◆ **Work instructions**
Please write out exactly, without any picture, each line from the first in the listing through the line that includes "Seek His face.".

◆ **Input**
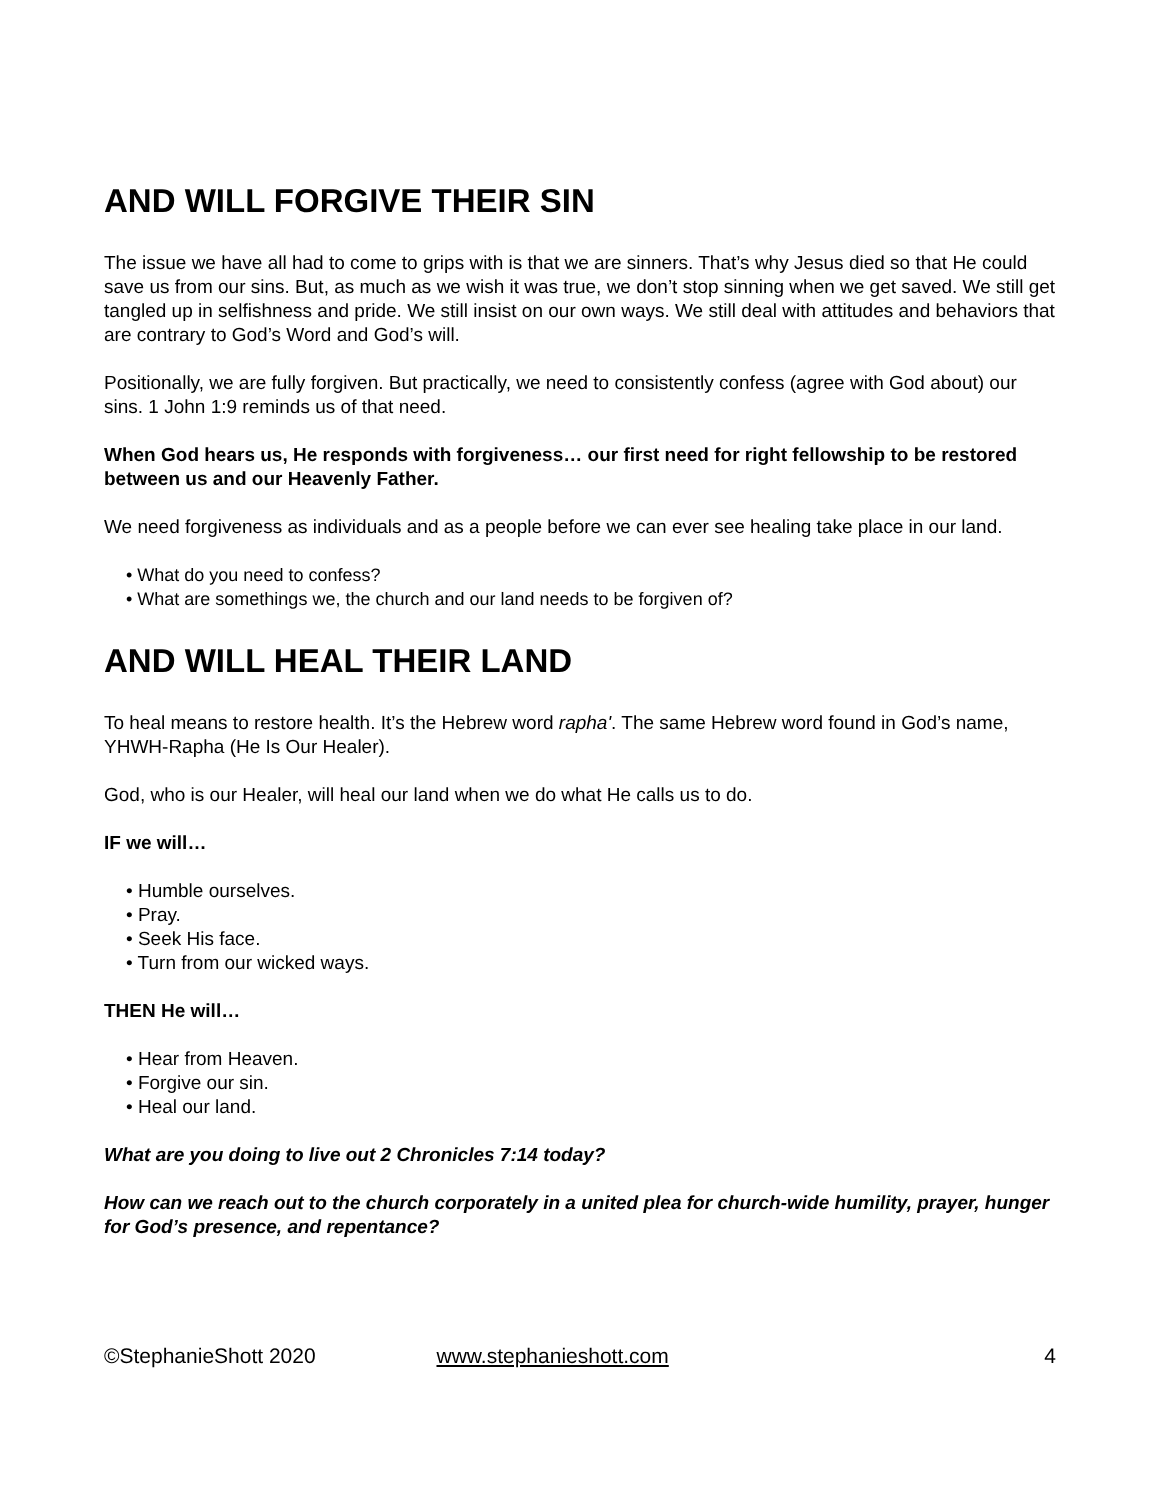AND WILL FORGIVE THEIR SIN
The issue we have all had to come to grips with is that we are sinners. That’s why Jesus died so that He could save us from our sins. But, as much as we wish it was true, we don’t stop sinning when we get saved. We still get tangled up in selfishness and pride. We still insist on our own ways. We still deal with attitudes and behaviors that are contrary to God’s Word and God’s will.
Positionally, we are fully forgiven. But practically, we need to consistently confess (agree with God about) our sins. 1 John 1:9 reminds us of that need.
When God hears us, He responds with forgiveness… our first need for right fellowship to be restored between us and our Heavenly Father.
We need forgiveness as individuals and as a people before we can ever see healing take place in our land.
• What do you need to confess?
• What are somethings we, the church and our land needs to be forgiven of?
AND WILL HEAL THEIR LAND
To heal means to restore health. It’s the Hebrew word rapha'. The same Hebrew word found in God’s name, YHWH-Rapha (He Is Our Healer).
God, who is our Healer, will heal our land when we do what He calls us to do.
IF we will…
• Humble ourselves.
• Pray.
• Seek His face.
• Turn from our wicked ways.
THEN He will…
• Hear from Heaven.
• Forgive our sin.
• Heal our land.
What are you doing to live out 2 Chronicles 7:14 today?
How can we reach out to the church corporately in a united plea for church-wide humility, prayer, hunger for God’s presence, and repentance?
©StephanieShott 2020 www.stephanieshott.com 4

◆ **Exercise response**
AND WILL FORGIVE THEIR SIN
The issue we have all had to come to grips with is that we are sinners. That’s why Jesus died so that He could save us from our sins. But, as much as we wish it was true, we don’t stop sinning when we get saved. We still get tangled up in selfishness and pride. We still insist on our own ways. We still deal with attitudes and behaviors that are contrary to God’s Word and God’s will.
Positionally, we are fully forgiven. But practically, we need to consistently confess (agree with God about) our sins. 1 John 1:9 reminds us of that need.
When God hears us, He responds with forgiveness… our first need for right fellowship to be restored between us and our Heavenly Father.
We need forgiveness as individuals and as a people before we can ever see healing take place in our land.
• What do you need to confess?
• What are somethings we, the church and our land needs to be forgiven of?
AND WILL HEAL THEIR LAND
To heal means to restore health. It’s the Hebrew word rapha'. The same Hebrew word found in God’s name, YHWH-Rapha (He Is Our Healer).
God, who is our Healer, will heal our land when we do what He calls us to do.
IF we will…
• Humble ourselves.
• Pray.
• Seek His face.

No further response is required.